Specifically, the perceived complexity could exacerbate pre-existing low levels of digital literacy and disincentivize adoption. CBDC could stimulate even more segments of the population to opt out of formal financial systems due to a lack of trust in national governments. This in turn could inadvertently increase the costs of payments through predatory pricing by unsupportive payment service providers (PSPs). These risks, as well as those that are more context-specific, are crucial to assess whether CBDC is best suited to address financial inclusion within a given country.
5 CBDC may not be an appropriate or relevant financial inclusion tool for every developing
country. The specific financial needs, and barriers impeding those needs being met, will differ from country to country. Therefore, the right tool to address those barriers is likely to be different as well. CBDC may be a good match to address the concerns of one developing country, such as those with high digital readiness or a heightened need to more rapid climate related disaster recovery assistance, but it may not be for others where existing inclusive instant real-time payment instruments or systems may be better suited. The choice to pursue a CBDC should thus not be seen in a vacuum, but rather as part of a set of interventions considered by central banks.
6 Retail CBDC implementation needs to be context-
specific and fit-for-purpose. The decision to pursue a CBDC as a relevant tool to support financial inclusion needs to be accompanied by a careful approach to its design that avoid copy-and-paste designs that may not account for local market context and barriers. To make CBDC work for a country’s citizens and businesses, CBDC should therefore be designed from the bottom up, considering the specific context and needs of the market, particularly vulnerable communities as much as possible. This approach will be crucial to avoiding the traps that current DFS channels have experienced to serve customers and ensure financial inclusion policy goals are met.

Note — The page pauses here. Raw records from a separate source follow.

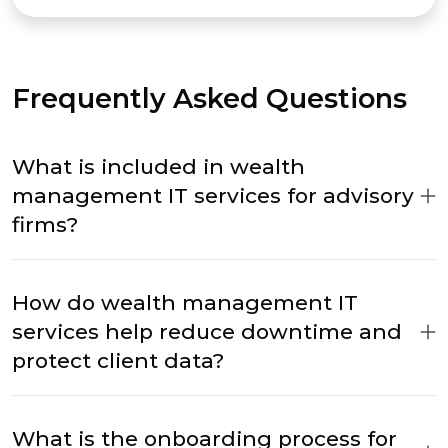
Frequently Asked Questions
What is included in wealth
management IT services for advisory
firms?
How do wealth management IT
services help reduce downtime and
protect client data?
What is the onboarding process for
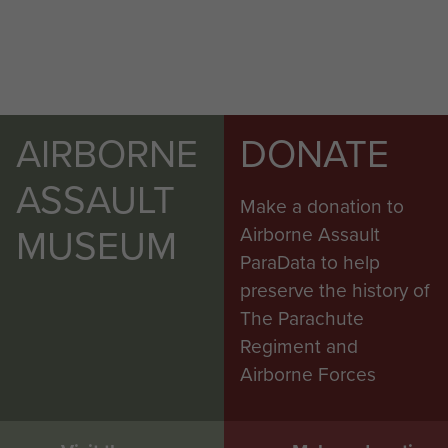
AIRBORNE
DONATE
ASSAULT
Make a donation to
MUSEUM
Airborne Assault
ParaData to help
preserve the history of
The Parachute
Regiment and
Airborne Forces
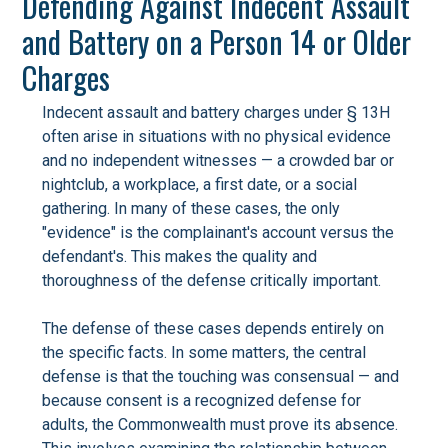
Defending Against Indecent Assault
and Battery on a Person 14 or Older
Charges
Indecent assault and battery charges under § 13H
often arise in situations with no physical evidence
and no independent witnesses — a crowded bar or
nightclub, a workplace, a first date, or a social
gathering. In many of these cases, the only
"evidence" is the complainant's account versus the
defendant's. This makes the quality and
thoroughness of the defense critically important.
The defense of these cases depends entirely on
the specific facts. In some matters, the central
defense is that the touching was consensual — and
because consent is a recognized defense for
adults, the Commonwealth must prove its absence.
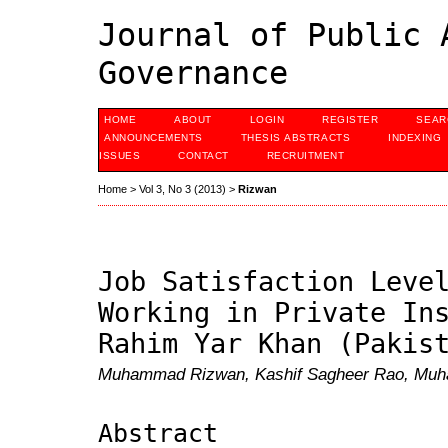
Journal of Public 
Governance
HOME
ABOUT
LOGIN
REGISTER
SEAR
ANNOUNCEMENTS
THESIS ABSTRACTS
INDEXING
ISSUES
CONTACT
RECRUITMENT
Home
>
Vol 3, No 3 (2013)
>
Rizwan
Job Satisfaction Leve
Working in Private In
Rahim Yar Khan (Pakis
Muhammad Rizwan, Kashif Sagheer Rao, Muh
Abstract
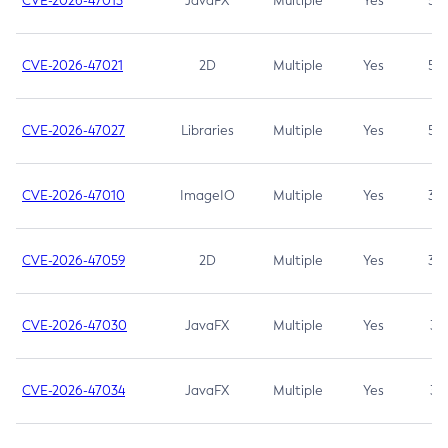
CVE-2026-47013
JavaFX
Multiple
Yes
5.3
CVE-2026-47021
2D
Multiple
Yes
5.3
CVE-2026-47027
Libraries
Multiple
Yes
5.3
CVE-2026-47010
ImageIO
Multiple
Yes
3.7
CVE-2026-47059
2D
Multiple
Yes
3.7
CVE-2026-47030
JavaFX
Multiple
Yes
3.1
CVE-2026-47034
JavaFX
Multiple
Yes
3.1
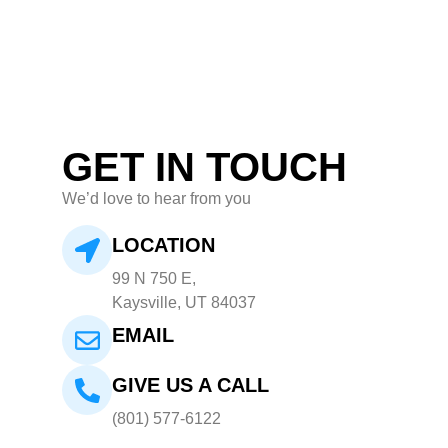
GET IN TOUCH
We’d love to hear from you
LOCATION
99 N 750 E,
Kaysville, UT 84037
EMAIL
GIVE US A CALL
(801) 577-6122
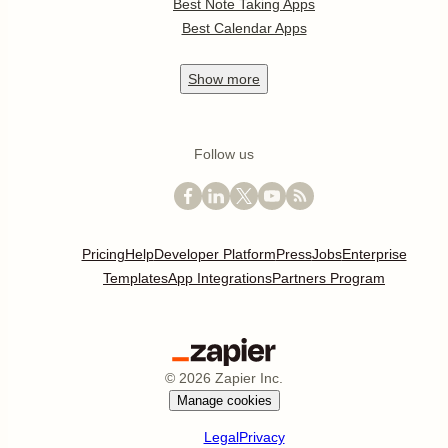
Best Note Taking Apps
Best Calendar Apps
Show
more
Follow us
Pricing
Help
Developer Platform
Press
Jobs
Enterprise
Templates
App Integrations
Partners Program
©
2026
Zapier Inc.
Manage cookies
Legal
Privacy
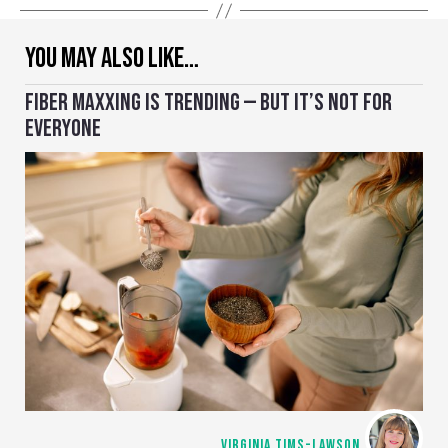
YOU MAY ALSO LIKE…
FIBER MAXXING IS TRENDING — BUT IT’S NOT FOR
EVERYONE
VIRGINIA TIMS-LAWSON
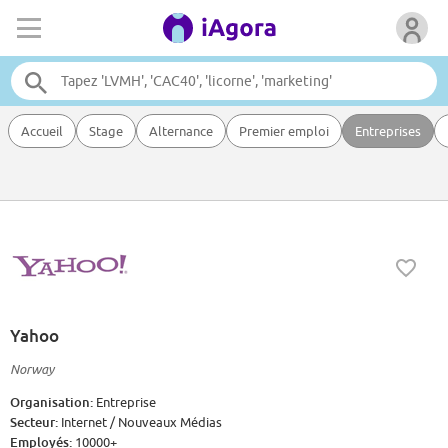
Accueil
Stage
Alternance
Premier emploi
Entreprises
Yahoo
Norway
Organisation:
Entreprise
Secteur:
Internet / Nouveaux Médias
Employés:
10000+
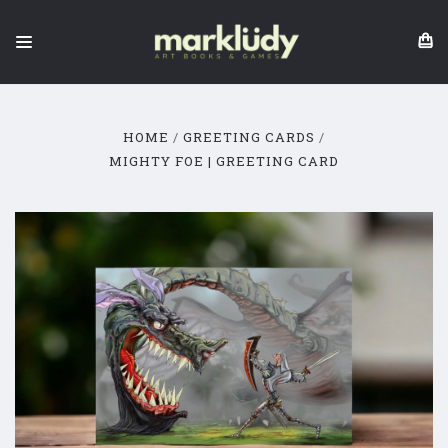
HOME
GREETING CARDS
MIGHTY FOE | GREETING CARD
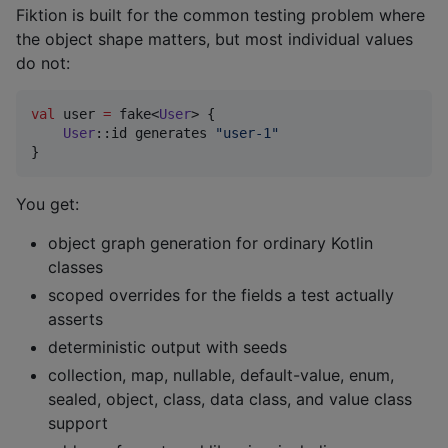
Fiktion is built for the common testing problem where
the object shape matters, but most individual values
do not:
val
 user 
=
 fake<
User
> {

User
::id generates 
"
user-1
"
}
You get:
object graph generation for ordinary Kotlin
classes
scoped overrides for the fields a test actually
asserts
deterministic output with seeds
collection, map, nullable, default-value, enum,
sealed, object, class, data class, and value class
support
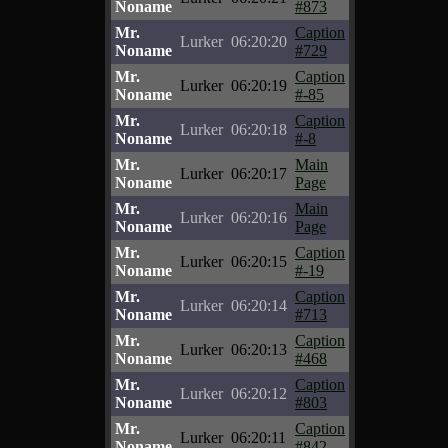
Noname
#873
Mr.
Caption
Lurker
06:20:20
Noname
#729
Mr.
Caption
Lurker
06:20:19
Noname
#-85
Mr.
Caption
Lurker
06:20:18
Noname
#-8
Mr.
Main
Lurker
06:20:17
Noname
Page
Mr.
Main
Lurker
06:20:16
Noname
Page
Mr.
Caption
Lurker
06:20:15
Noname
#-19
Mr.
Caption
Lurker
06:20:14
Noname
#713
Mr.
Caption
Lurker
06:20:13
Noname
#468
Mr.
Caption
Lurker
06:20:12
Noname
#803
Mr.
Caption
Lurker
06:20:11
Noname
#842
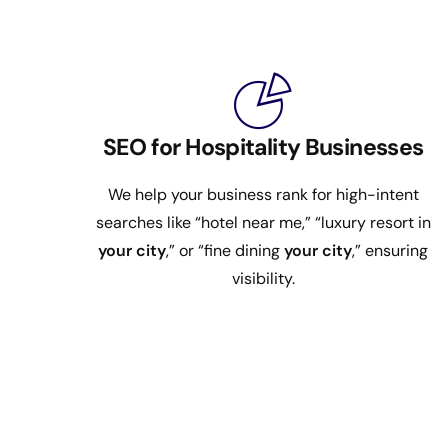
SEO for Hospitality Businesses
We help your business rank for high-intent
searches like “hotel near me,” “luxury resort in
your city
,” or “fine dining
your city
,” ensuring
visibility.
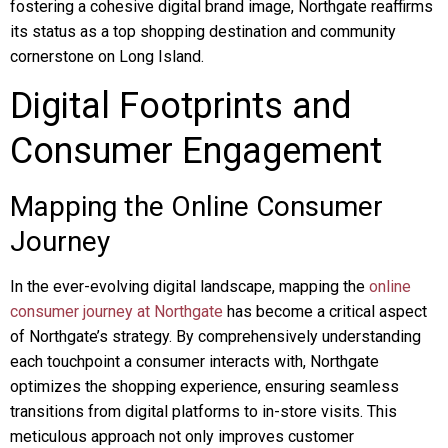
fostering a cohesive digital brand image, Northgate reaffirms
its status as a top shopping destination and community
cornerstone on Long Island.
Digital Footprints and
Consumer Engagement
Mapping the Online Consumer
Journey
In the ever-evolving digital landscape, mapping the
online
consumer journey at Northgate
has become a critical aspect
of Northgate’s strategy. By comprehensively understanding
each touchpoint a consumer interacts with, Northgate
optimizes the shopping experience, ensuring seamless
transitions from digital platforms to in-store visits. This
meticulous approach not only improves customer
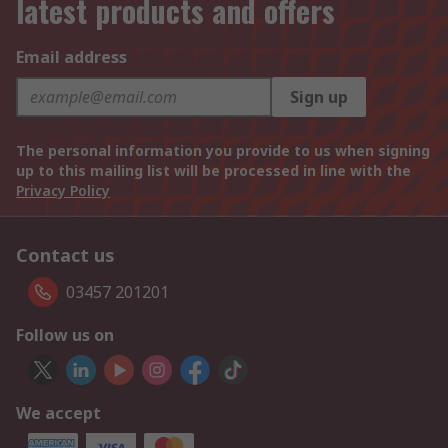
latest products and offers
Email address
Sign up
The personal information you provide to us when signing
up to this mailing list will be processed in line with the
Privacy Policy
Contact us
03457 201201
Follow us on
We accept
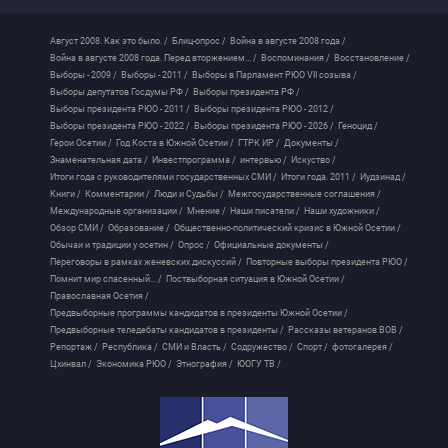
Август 2008. Как это было. /
Блиц-опрос /
Война в августе 2008 года /
Война в августе 2008 года. Перед вторжением... /
Воспоминания /
Восстановление /
Выборы - 2009 /
Выборы - 2011 /
Выборы в Парламент РЮО VII созыва /
Выборы депутатов Госдумы РФ /
Выборы президента РФ /
Выборы президента РЮО - 2011 /
Выборы президента РЮО - 2012 /
Выборы президента РЮО - 2022 /
Выборы президента РЮО - 2026 /
Геноцид /
Герои Осетии /
Год Коста в Южной Осетии /
ГТРК ИР /
Документы /
Знаменательная дата /
Инвестпрограмма /
интервью /
Искуство /
Итоги года с руководителями государственных СМИ /
Итоги года. 2011 /
Иудзинад /
Книги /
Комментарии /
Люди и Судьбы /
Межгосударственные соглашения /
Международные организации /
Мнение /
Наши писатели /
Наши художники /
Обзор СМИ /
Образование /
Общественно-политический кризис в Южной Осетии /
Обычаи и традиции у осетин /
Опрос /
Официальные документы /
Переговоры в рамках женевских дискуссий /
Повторные выборы президента РЮО /
Помнит мир спасенный... /
Поствыборная ситуация в Южной Осетии /
Православная Осетия /
Предвыборные программы кандидатов в президенты Южной Осетии /
Предвыборные теледебаты кандидатов в президенты /
Рассказы ветеранов ВОВ /
Репортаж /
Республика /
СМИ и Власть /
Содружество /
Спорт /
фотогалерея /
Цхинвал /
Экономика РЮО /
Этнография /
ЮОГУ ТВ /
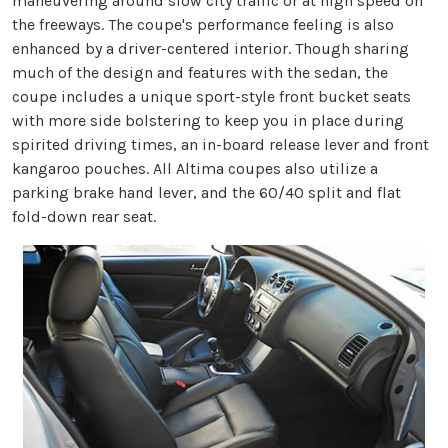
maneuvering around slow city traffic or at high speed on
the freeways. The coupe's performance feeling is also
enhanced by a driver-centered interior. Though sharing
much of the design and features with the sedan, the
coupe includes a unique sport-style front bucket seats
with more side bolstering to keep you in place during
spirited driving times, an in-board release lever and front
kangaroo pouches. All Altima coupes also utilize a
parking brake hand lever, and the 60/40 split and flat
fold-down rear seat.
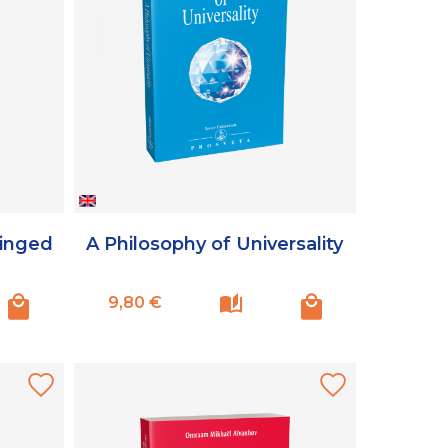
Winged
A Philosophy of Universality
Prix
9,80 €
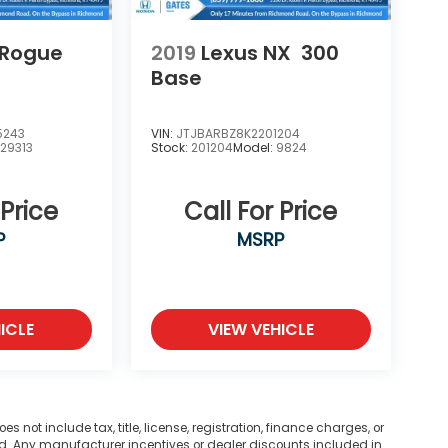
 Rogue
2019
Lexus NX
300
Base
5243
VIN:
JTJBARBZ8K2201204
:
29313
Stock:
201204
Model:
9824
 Price
Call For Price
P
MSRP
ICLE
VIEW VEHICLE
not include tax, title, license, registration, finance charges, or
ted. Any manufacturer incentives or dealer discounts included in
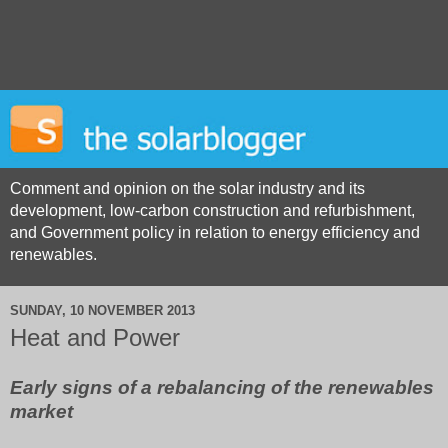
Comment and opinion on the solar industry and its
development, low-carbon construction and refurbishment,
and Government policy in relation to energy efficiency and
renewables.
SUNDAY, 10 NOVEMBER 2013
Heat and Power
Early signs of a rebalancing of the renewables
market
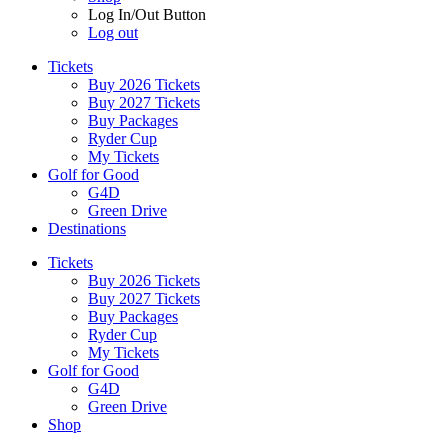
Log In/Out Button
Log out
Tickets
Buy 2026 Tickets
Buy 2027 Tickets
Buy Packages
Ryder Cup
My Tickets
Golf for Good
G4D
Green Drive
Destinations
Tickets
Buy 2026 Tickets
Buy 2027 Tickets
Buy Packages
Ryder Cup
My Tickets
Golf for Good
G4D
Green Drive
Shop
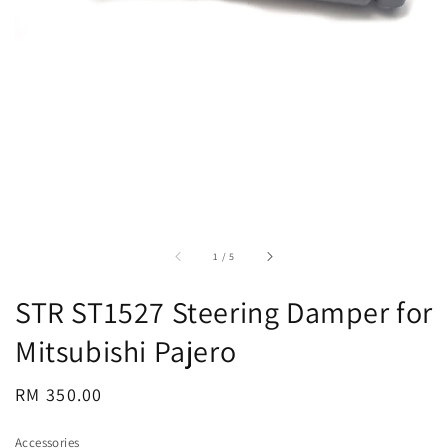
accessibility.of
1
/
5
STR ST1527 Steering Damper for
Mitsubishi Pajero
Regular
RM 350.00
price
Accessories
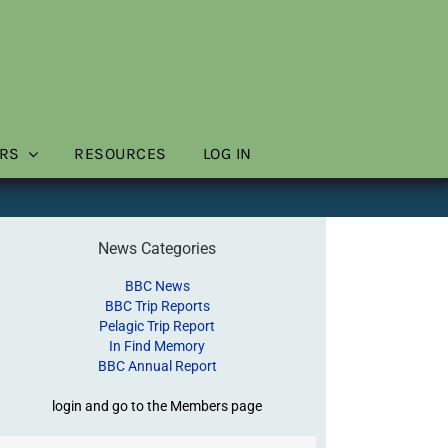
RS
RESOURCES
LOG IN
News Categories
BBC News
BBC Trip Reports
Pelagic Trip Report
In Find Memory
BBC Annual Report
login and go to the Members page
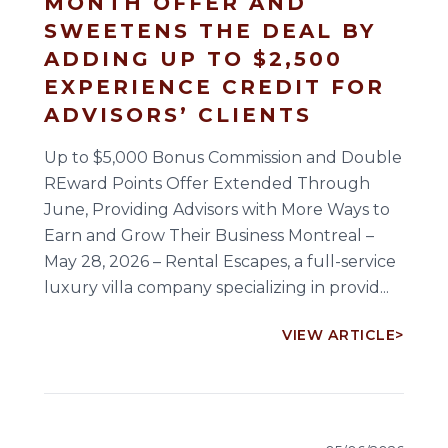
MONTH OFFER AND
SWEETENS THE DEAL BY
ADDING UP TO $2,500
EXPERIENCE CREDIT FOR
ADVISORS’ CLIENTS
Up to $5,000 Bonus Commission and Double
REward Points Offer Extended Through
June, Providing Advisors with More Ways to
Earn and Grow Their Business Montreal –
May 28, 2026 – Rental Escapes, a full-service
luxury villa company specializing in provid...
VIEW ARTICLE
>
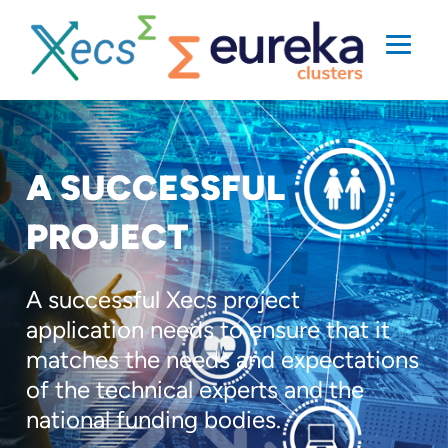
A SUCCESSFUL
PROJECT
A successful Xecs project
application needs to ensure that it
matches the needs and expectations
of the technical experts and the
national funding bodies.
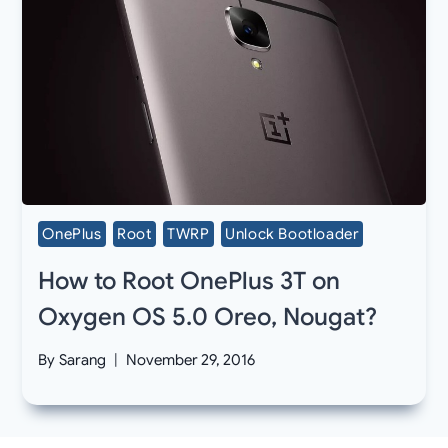
OnePlus
Root
TWRP
Unlock Bootloader
How to Root OnePlus 3T on
Oxygen OS 5.0 Oreo, Nougat?
By
Sarang
November 29, 2016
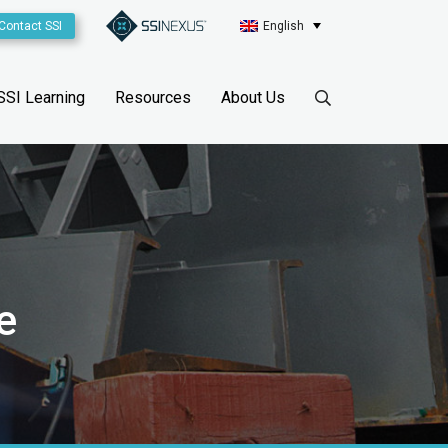
Contact SSI
English
SSI Learning
Resources
About Us
e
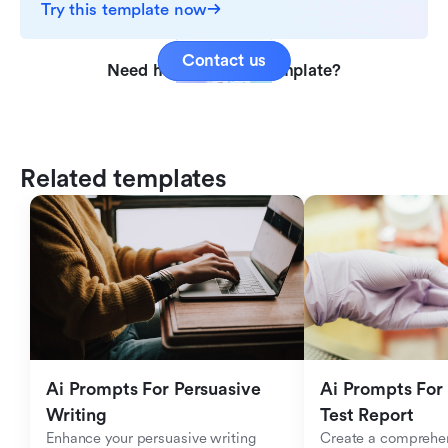
Try this template now
Contact us
Need help with this template?
Related templates
Ai Prompts For Persuasive 
Ai Prompts For 
Writing
Test Report
Enhance your persuasive writing 
Create a comprehen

Findings from this report suggest that CBDC may not always be the right tool for addressing financial inclusion in different developing country contexts relative to other digital payment interventions. The unique feature of CBDC, which makes it distinct from other digital payments instruments, is that is issued by the central bank. But this feature does not necessarily make CBDC a better tool.
For example, interoperability and affordability are key design features for CBDC – but are also key design features for all digital payment instruments. The introduction of CBDC will not in itself solve this. CBDC could also offer another layer of complexity to models that need to be simple and efficient to contribute to financial inclusion, while also further straining institutional capacity. This does not mean that central banks should shy away from it: instead, they need to be clear on the unique value of a CBDC to financial inclusion in the existing digital payments landscape. Central banks can then design a CBDC around that.